RECORDS SHOWN
- - - - - - -

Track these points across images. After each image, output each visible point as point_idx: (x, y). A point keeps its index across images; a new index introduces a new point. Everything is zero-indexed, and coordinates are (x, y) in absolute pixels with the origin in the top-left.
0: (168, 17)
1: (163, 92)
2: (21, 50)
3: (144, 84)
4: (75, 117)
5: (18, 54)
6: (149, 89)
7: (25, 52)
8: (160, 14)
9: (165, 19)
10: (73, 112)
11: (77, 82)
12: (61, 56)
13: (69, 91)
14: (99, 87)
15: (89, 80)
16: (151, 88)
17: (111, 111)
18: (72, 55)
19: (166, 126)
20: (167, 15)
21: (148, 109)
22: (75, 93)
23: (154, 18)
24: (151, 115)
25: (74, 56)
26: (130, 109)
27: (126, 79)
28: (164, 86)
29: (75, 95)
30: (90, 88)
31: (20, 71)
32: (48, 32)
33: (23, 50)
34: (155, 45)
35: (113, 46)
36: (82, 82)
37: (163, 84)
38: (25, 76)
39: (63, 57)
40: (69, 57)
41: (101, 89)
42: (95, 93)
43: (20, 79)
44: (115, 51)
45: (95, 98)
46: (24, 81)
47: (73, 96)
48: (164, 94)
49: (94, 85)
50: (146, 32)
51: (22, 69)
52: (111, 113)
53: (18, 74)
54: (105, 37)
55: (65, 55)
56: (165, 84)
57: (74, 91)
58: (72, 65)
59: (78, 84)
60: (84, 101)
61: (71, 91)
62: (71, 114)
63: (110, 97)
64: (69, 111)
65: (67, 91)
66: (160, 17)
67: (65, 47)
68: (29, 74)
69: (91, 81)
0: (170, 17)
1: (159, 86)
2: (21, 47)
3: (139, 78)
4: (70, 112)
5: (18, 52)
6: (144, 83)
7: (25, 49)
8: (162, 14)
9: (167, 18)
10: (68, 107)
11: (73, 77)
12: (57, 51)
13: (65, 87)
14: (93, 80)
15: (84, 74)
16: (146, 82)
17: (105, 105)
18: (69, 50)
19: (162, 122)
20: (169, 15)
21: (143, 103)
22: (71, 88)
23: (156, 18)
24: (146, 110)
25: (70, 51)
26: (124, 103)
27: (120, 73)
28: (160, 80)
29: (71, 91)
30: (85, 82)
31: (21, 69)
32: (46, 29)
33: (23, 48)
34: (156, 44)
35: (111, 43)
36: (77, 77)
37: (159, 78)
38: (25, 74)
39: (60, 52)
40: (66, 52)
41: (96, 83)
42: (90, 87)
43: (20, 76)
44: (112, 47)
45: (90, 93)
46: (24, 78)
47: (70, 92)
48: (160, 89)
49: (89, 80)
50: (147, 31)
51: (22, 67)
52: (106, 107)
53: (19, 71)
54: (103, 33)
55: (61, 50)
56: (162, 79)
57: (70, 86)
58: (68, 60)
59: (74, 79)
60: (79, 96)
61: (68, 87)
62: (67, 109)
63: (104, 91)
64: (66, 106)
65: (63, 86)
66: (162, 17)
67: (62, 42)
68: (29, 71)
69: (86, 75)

- - - - - - -

From the material above, set down exactly the lines between the line holding "6: (149, 89)" and the line holding "61: (71, 91)", inclusive. Include nothing else.

6: (149, 89)
7: (25, 52)
8: (160, 14)
9: (165, 19)
10: (73, 112)
11: (77, 82)
12: (61, 56)
13: (69, 91)
14: (99, 87)
15: (89, 80)
16: (151, 88)
17: (111, 111)
18: (72, 55)
19: (166, 126)
20: (167, 15)
21: (148, 109)
22: (75, 93)
23: (154, 18)
24: (151, 115)
25: (74, 56)
26: (130, 109)
27: (126, 79)
28: (164, 86)
29: (75, 95)
30: (90, 88)
31: (20, 71)
32: (48, 32)
33: (23, 50)
34: (155, 45)
35: (113, 46)
36: (82, 82)
37: (163, 84)
38: (25, 76)
39: (63, 57)
40: (69, 57)
41: (101, 89)
42: (95, 93)
43: (20, 79)
44: (115, 51)
45: (95, 98)
46: (24, 81)
47: (73, 96)
48: (164, 94)
49: (94, 85)
50: (146, 32)
51: (22, 69)
52: (111, 113)
53: (18, 74)
54: (105, 37)
55: (65, 55)
56: (165, 84)
57: (74, 91)
58: (72, 65)
59: (78, 84)
60: (84, 101)
61: (71, 91)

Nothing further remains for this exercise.